Last Updated: December 4, 2016
Lead Maintainers: Rafael Zamora, Justin Murphy
The goal of this project is to analyze Twitter data related to the 2016 United States presidential race. We hope to discover classes of tweets by applying clustering techniques on two particular data points: the sentiment of tweets and how much they reference either the Republican or Democrat candidates. The clusters will then be used to analyze tweeting behavior over the last few weeks of the election. We hope to see how specific events during the race influenced Twitter's sentiment towards either candidate.
Data was gathered from 3 weeks prior to the election and 1 week after the election.The data was pulled from Twitter using Python with the following parameters:
- Start Date: 2016-10-16
- End Date: 2016-11-14
- Keywords: @hillaryclinton OR #hillaryclinton OR Hillary Clinton OR Hillary OR @RealDonaldTrump OR #donaldtrump OR Donald Trump OR Trump
The following values were gathered from each tweet:
- Author-ID
- Date with Time
- Text
The following is an example of a tweet and the values produced through processing:
- Tweet text: Donald Trump Angry at Mike Pence For Doing Great Job At Vice Presidential Debate.

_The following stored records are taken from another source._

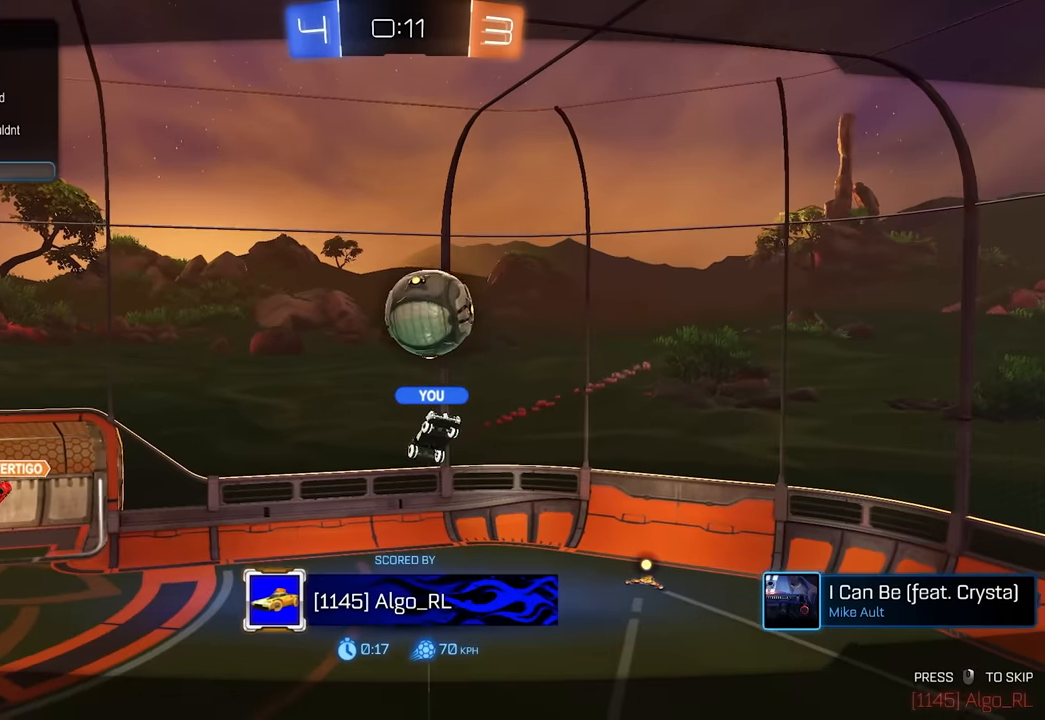
{"keys": [], "mouse": [], "events": [[17, "space", "down"], [67, "s", "up"], [133, "a", "down"], [133, "space", "up"], [183, "space", "down"], [283, "space", "up"], [300, "a", "up"]]}
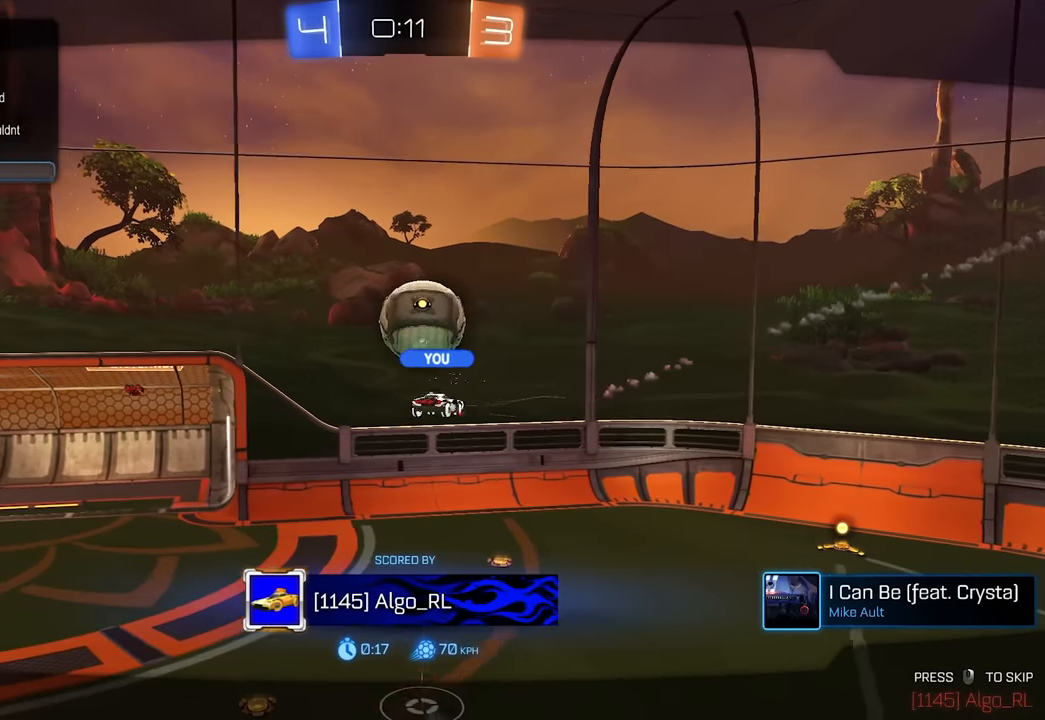
{"keys": [], "mouse": [], "events": [[117, "space", "down"], [233, "space", "up"]]}
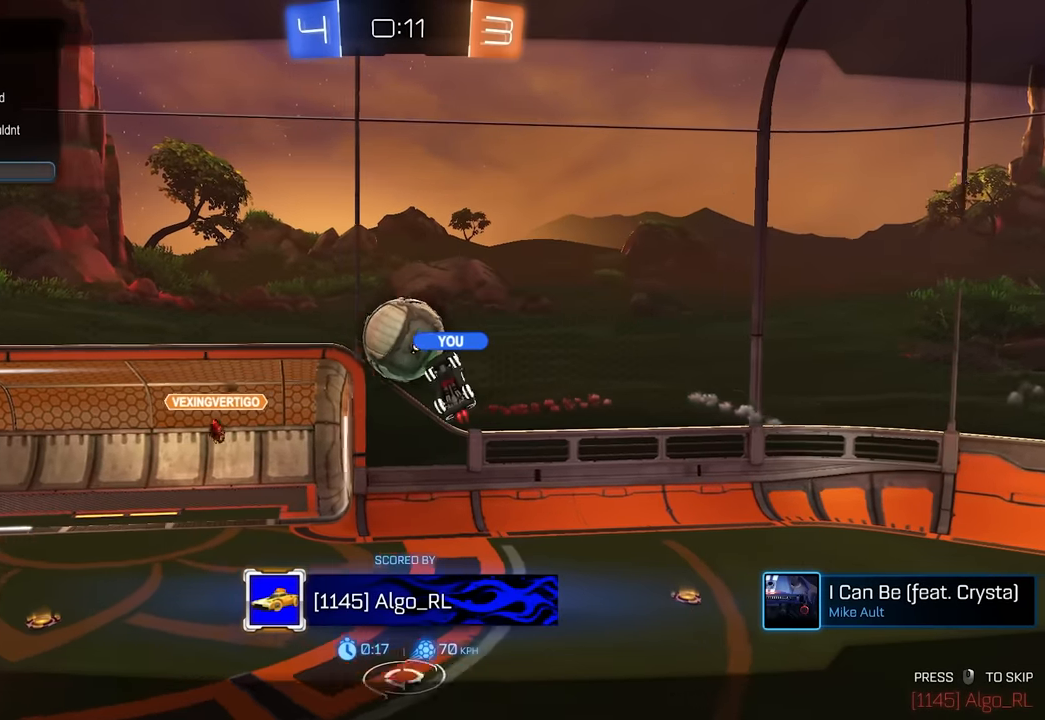
{"keys": [], "mouse": [], "events": [[17, "e", "down"], [100, "e", "up"]]}
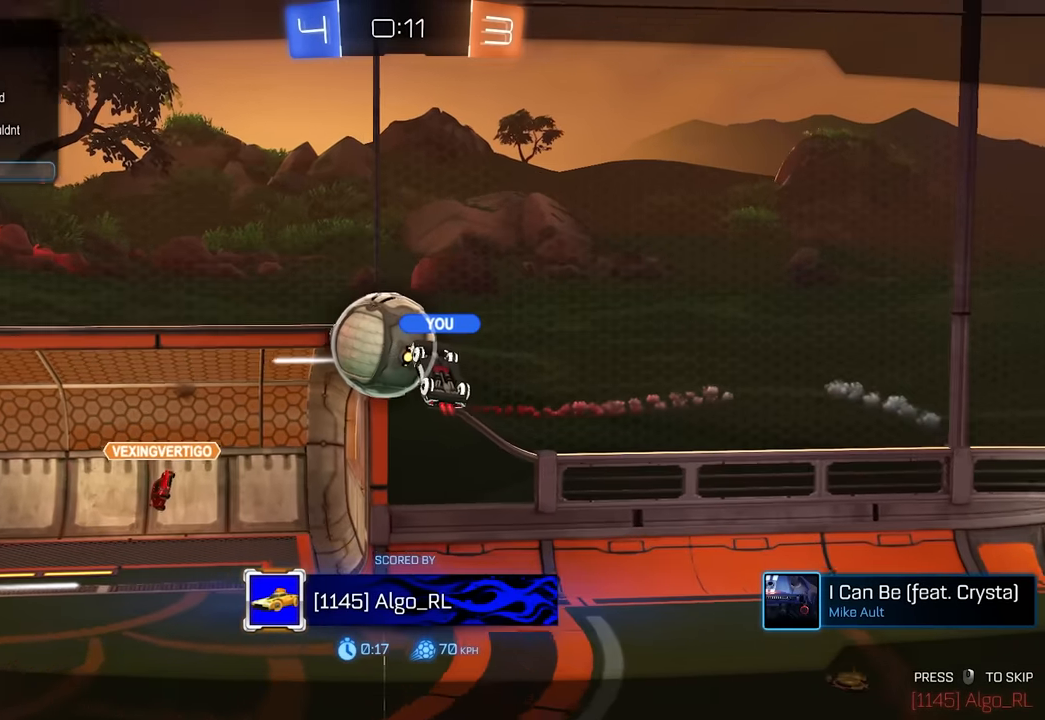
{"keys": [], "mouse": [], "events": [[233, "e", "down"], [367, "e", "up"], [400, "space", "down"], [467, "space", "up"]]}
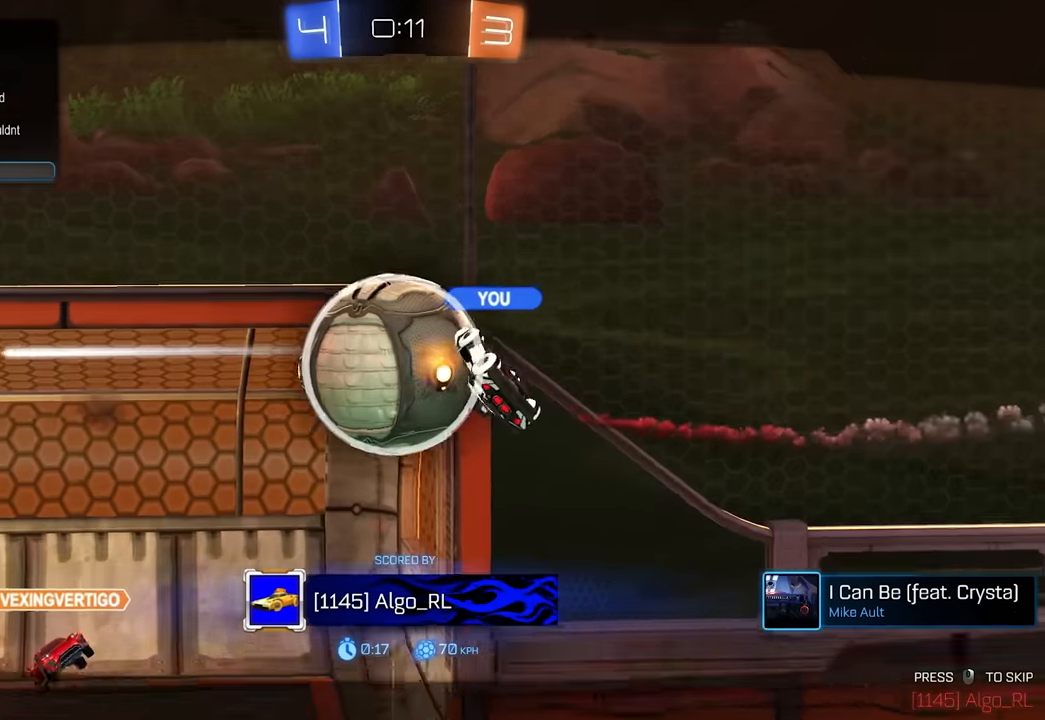
{"keys": [], "mouse": [], "events": [[33, "w", "down"], [83, "a", "down"], [100, "w", "up"], [233, "space", "down"], [250, "a", "up"], [333, "space", "up"]]}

- Noun Phrases: [ 'donald trump angry', 'mike pence', 'job', 'vice presidential debate' ]
- Sentiment Value: 0.803
- Clinton Reference Value: 0.263
- Trump Reference Value: 0.800
- Candidate Reference Value: -0.537*
*-1 = Trump, 1 = Clinton
SciKitLearn's Birch Clustering algorithm was used to cluster the processed data. The following are graph examples of processed and clustered data:
Requires Python 3.5 and R.
Requires the following Python Packages:
- GOT3 (modified version is included in /src/)
- TextBlob
- scikit-learn
To install download or clone repository and install required packages.
The /src/ folder includes all scripts used for this project. The following are short descriptions of each script:
- PullTwitterData.py - Used to pull and write data to CSV
- ProcessTwitterData.py - Used to process and run sentiment analysis on pulled data
- ClusterTwitterData.py - Used to run Birch clustering on processed data
- GraphTwitterData.R - Used to export PNG graphs of processed and clustered data
The /doc/ folder contains an R Notebook used for analyzing data and results. It also contains /figures/ folder which includes graphs of all processed and clustered data.
The /data/ folder contains pre-processed and processed Twitter data while the final clustered data can be found in the results folder.
Cluster sizes and centroid coordinates can be found in results.txt
Graph of the total number of Tweets per day can be found in TweetsPerDay.png
This project is licensed under the MIT License.
CITATION provides how to cite this project.